02-03-2015 12:23 PM
I'm trying to use the Query Builder to write a percentile (PCTL) function pseudo-manually, where I want to use a column of data from my data set in the expression (since the PTCL function requires the raw data from which you want to calculate the percentile). [Note: I'm finding the 25th percentile in this example, which I know can be done in other ways in EG, but I am wondering about this in general for percentiles not "offered" by Summary Statistics in the Tasks > Describe menu. It also applies to using the raw data in the Query Builder in general.]
To do this, I do the following:
I can't have this if I want to calculate something like a percentile - I need all of the data, not just distinct values! Why does it do this? Is there a way to change this?
Any help would be greatly (greatly) appreciated.
02-03-2015 12:38 PM
I think you're using it in a way not intended. That list is intend for WHERE or IF clauses so having a unique list makes sense and I doubt there's a way to change it.

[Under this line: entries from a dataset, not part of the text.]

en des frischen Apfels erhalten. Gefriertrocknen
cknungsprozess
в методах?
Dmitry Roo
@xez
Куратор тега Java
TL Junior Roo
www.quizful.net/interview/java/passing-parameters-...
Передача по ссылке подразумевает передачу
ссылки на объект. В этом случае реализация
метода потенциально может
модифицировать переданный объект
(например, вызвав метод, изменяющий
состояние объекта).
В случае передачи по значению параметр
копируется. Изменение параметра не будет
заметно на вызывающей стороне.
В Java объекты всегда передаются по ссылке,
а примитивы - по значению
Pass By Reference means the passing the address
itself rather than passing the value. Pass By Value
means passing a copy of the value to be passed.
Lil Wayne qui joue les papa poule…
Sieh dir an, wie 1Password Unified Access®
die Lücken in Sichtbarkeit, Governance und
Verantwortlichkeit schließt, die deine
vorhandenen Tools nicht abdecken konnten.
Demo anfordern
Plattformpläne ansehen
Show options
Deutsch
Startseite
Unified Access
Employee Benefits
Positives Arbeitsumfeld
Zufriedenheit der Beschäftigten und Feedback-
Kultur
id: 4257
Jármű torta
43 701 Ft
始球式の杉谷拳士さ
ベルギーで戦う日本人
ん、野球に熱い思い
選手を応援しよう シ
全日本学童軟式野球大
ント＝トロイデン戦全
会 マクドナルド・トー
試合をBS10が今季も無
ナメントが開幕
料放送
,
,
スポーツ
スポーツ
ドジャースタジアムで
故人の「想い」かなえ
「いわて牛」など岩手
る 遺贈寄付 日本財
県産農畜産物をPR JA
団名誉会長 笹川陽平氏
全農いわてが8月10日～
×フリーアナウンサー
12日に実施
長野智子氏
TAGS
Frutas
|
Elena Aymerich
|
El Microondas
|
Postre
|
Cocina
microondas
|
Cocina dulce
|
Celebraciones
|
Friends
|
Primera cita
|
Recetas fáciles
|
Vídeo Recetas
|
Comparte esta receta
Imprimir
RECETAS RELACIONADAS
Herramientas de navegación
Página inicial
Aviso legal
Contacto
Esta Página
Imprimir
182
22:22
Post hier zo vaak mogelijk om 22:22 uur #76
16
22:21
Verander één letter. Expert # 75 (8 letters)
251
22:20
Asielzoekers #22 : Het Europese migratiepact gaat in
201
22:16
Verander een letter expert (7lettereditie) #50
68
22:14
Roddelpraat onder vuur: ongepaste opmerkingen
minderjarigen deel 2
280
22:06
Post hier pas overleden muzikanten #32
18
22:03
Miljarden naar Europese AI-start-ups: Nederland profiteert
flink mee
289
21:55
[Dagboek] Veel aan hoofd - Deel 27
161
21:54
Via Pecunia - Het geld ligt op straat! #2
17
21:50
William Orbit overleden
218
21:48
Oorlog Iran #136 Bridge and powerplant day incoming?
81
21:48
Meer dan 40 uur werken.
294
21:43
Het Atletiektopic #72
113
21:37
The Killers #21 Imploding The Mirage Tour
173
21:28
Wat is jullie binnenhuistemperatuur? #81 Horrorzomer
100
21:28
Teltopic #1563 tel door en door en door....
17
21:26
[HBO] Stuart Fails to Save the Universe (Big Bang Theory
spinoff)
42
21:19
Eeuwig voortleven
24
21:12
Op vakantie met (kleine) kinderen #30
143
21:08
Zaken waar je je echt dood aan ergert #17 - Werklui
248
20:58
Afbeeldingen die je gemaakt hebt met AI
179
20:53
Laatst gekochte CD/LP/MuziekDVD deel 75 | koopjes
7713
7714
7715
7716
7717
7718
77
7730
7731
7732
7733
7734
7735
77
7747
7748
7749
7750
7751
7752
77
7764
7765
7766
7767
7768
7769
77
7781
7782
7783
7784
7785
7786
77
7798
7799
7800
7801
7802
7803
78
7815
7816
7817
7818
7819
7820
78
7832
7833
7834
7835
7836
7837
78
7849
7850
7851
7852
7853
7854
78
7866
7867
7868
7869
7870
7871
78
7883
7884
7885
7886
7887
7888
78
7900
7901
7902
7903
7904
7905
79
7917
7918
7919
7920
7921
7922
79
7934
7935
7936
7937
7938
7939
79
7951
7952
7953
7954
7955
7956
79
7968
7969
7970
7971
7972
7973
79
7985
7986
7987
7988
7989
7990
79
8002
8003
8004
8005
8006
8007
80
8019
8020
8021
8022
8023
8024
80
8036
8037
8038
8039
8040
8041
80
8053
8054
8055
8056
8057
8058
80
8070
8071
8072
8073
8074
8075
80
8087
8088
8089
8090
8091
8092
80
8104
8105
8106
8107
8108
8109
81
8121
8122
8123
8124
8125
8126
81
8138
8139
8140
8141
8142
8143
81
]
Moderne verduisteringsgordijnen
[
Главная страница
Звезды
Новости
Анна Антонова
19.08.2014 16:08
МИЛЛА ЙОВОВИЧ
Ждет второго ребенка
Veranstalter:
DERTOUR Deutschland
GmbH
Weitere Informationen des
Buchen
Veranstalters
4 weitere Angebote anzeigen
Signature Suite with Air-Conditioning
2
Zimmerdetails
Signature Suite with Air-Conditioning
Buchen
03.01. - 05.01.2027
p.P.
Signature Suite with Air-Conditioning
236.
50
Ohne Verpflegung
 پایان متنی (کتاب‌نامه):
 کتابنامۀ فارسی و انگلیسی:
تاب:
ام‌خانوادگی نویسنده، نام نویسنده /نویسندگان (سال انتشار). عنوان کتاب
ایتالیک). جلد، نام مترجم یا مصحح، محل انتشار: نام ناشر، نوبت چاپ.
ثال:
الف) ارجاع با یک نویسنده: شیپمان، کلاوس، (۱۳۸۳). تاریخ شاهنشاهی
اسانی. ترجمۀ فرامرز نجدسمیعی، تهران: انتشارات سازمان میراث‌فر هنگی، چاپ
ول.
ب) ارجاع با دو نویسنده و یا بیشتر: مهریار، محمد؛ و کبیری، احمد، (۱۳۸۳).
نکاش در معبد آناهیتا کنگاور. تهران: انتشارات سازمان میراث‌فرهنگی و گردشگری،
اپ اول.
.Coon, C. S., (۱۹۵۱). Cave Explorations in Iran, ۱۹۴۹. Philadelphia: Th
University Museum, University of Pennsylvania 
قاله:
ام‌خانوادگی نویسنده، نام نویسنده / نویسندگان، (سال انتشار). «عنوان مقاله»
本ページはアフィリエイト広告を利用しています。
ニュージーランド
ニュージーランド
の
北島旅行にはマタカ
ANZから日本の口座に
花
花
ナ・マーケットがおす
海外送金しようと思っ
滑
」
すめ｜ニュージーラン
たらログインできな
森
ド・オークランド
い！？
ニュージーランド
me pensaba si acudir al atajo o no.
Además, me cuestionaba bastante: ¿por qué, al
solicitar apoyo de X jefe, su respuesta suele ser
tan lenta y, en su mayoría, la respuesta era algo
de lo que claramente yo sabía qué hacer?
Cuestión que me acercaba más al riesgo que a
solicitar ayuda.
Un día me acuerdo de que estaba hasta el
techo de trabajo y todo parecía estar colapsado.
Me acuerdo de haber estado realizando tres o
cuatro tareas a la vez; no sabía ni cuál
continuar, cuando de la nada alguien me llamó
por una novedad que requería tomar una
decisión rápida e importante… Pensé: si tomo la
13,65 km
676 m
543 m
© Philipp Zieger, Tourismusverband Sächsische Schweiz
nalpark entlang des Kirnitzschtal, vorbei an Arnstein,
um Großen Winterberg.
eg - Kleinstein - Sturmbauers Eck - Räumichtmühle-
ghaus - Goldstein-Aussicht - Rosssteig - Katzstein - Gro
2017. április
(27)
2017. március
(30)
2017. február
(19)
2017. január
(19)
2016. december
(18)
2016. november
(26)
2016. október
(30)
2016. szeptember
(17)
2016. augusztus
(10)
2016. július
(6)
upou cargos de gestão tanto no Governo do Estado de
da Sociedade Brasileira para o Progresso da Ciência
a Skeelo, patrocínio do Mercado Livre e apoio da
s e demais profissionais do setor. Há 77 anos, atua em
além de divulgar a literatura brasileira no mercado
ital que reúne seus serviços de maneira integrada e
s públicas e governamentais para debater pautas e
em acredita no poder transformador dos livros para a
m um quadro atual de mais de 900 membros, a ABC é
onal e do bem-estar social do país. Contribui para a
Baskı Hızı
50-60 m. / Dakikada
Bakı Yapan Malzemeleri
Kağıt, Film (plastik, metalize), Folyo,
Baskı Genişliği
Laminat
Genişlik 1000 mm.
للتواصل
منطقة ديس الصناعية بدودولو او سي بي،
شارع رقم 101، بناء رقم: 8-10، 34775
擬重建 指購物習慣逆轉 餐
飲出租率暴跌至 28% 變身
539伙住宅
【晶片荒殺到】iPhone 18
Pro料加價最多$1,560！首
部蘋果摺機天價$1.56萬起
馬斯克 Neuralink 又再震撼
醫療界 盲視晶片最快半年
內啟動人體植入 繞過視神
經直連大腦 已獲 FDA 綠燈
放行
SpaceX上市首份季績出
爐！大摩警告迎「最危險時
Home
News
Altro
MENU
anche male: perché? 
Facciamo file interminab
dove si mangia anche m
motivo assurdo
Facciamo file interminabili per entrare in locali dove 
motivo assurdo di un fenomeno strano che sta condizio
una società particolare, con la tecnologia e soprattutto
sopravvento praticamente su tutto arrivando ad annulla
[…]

I wouldn't recommend this method of calculating percentiles, it would be difficult to maintain, explain or follow for anyone else.
02-03-2015 12:43 PM
Not intended and unconventional. Generally, the purpose is to reference data sets, and variables not to include the raw data.
If you want to go this route add a step that selects all the values into a macro variable and use that in your function.
02-03-2015 12:50 PM
Okay. Thanks for letting me know. I'm not an EG user (I code in SAS), but am trying to use it for my intro stats class and it just seems intuitive to me that when you pull a variable over into the Query Builder that it should use that data as-is, or at least allow that option (especially when all functions, including those that require raw data, such as PCTL, are included in its menu in the Advanced Expression window), but it appears I don't understand the purpose of the Query Builder holistically.
I'm going to skip introducing them to Query Builder at this point and just wait until we use functions that don't require raw data (like finding p-values based on a test statistic from a known distribution).
02-03-2015 12:55 PM
Query Builder essentially builds SQL code.
I'm sure you know, but some functions in SAS, such as PCTL, MEDIAN don't work in SAS SQL on a variable, they work across rows.
You could transpose the data (Transpose Step) and then use the values that way though it seems like more work than writing some SAS code, i.e. proc univariate.